Matthew Shepherd mdshepherd at xerces.org
Thu Jun 19 12:05:16 PDT 2014


From: Squash Practice
http://squashpractice.wordpress.com/2014/06/18/bumblebee-kill-in-eugene-rains-on-pollinator-week/
Bumblebee
Kill in Eugene Rains on Pollinator Week

June 18, 2014

It is with dismay that I must report on another bumblebee kill, this time
only about a mile away from the bees in my yard.  All of the details are
not in yet, but the basic picture is clear.  Insecticide was sprayed on
blooming linden trees in an apartment complex in northwest Eugene.
 Residents reported that the sidewalks were littered with dead and dying
bees.  Apparently officials from the Oregon Department of Agriculture (ODA)
and Oregon State University were on the scene to collect samples and
initiate an investigation.  I’m sure we will know soon what was sprayed and
who did it.

Recall that about this time last year more than 50,000 bumblebees were
killed in Wilsonville.  That prompted the ODA to issue restrictions on the
neonicotinoids dinotefuran and imidacloprid, banning their use on linden
trees.  It is also against label directions to spray pesticides on blooming
plans when there bees present.

I went to survey the bee kill scene this evening.  The ODA and OSU
investigators had gone, but the dying bees were still falling from the
trees.  Walking around the complex I identified eleven blooming linden
trees that had been sprayed and had dead and dying bees on the ground under
the trees.  Under one set of three trees I counted about 300 bees on the
side-walk.  Easily there was 200 more in the grass and shrubbery.  I later
learned from one of the residents that she and others had swept the bees up
already once and she was dismayed to continue to see them fall from the
trees.  My brief survey was apparently just the more recent victims.  The
eventual body count will depend significantly on what was sprayed.  If the
insecticide is one of the neonics, the toxin is designed to be taken up in
the plant tissues, and the trees will be lethal to bees until after they
stop blooming.  If they were sprayed with a pyrethrin, then the worst
toxicity will probably be gone in about a week.
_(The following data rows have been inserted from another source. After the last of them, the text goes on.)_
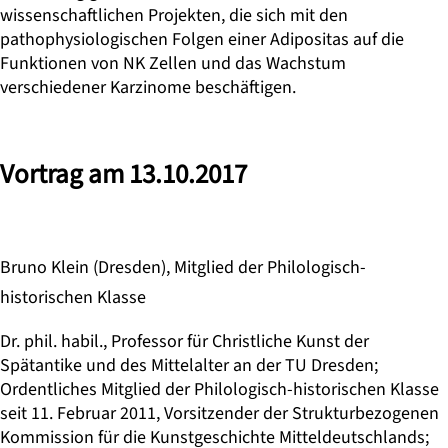
wissenschaftlichen Projekten, die sich mit den
pathophysiologischen Folgen einer Adipositas auf die
Funktionen von NK Zellen und das Wachstum
verschiedener Karzinome beschäftigen.
Vortrag am 13.10.2017
Bruno Klein (Dresden), Mitglied der Philologisch-
historischen Klasse
Dr. phil. habil., Professor für Christliche Kunst der
Spätantike und des Mittelalter an der TU Dresden;
Ordentliches Mitglied der Philologisch-historischen Klasse
seit 11. Februar 2011, Vorsitzender der Strukturbezogenen
Kommission für die Kunstgeschichte Mitteldeutschlands;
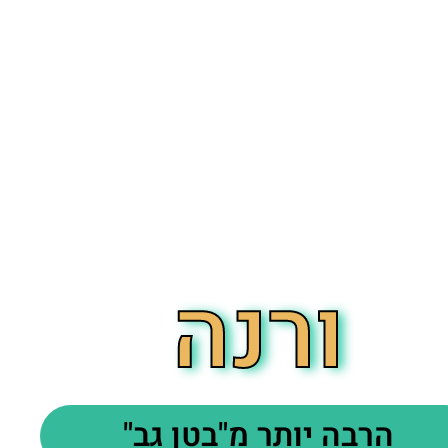
ורנה
הרבה יותר מ"בטן גב"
That such a thoughtless act falls in the middle of Pollinator Week just
illustrates how far we still have to go.  Eugene may be the first city to
ban the use of neonicotinoids on city property, but that action helps
little when these chemicals are actively promoted and used by thousands of
homeowners, landscapers, residential maintenance companies and pesticide
applicator on private lands.

All this matters to me because my bees are in range of those trees.
 Right now the blackberry honey flow is still keeping most of the bees
occupied, but the blackberry flowers are beginning to dry up and the bees
will be looking further afield. Bees heading west from my house that find
their way across the industrial railroad yard will come upon the very
attractive linden blossoms.

The residents mentioned that the trees in their neighborhood often dripped
a sticky mist from aphids in the summer.  Apparently, this is not the first
time that the trees have been sprayed, but this year they sprayed earlier
than in previous years.

Although bee kills like this one will make headlines, it is the less
dramatic impact of pesticides that are even much more troubling.  Have
these trees been poisoning my bees for years at sub lethal levels?  How
many pounds of these toxic pesticides are spread about in my bees’ foraging
range?  Is residential beekeeping doomed by thoughtless policy and people?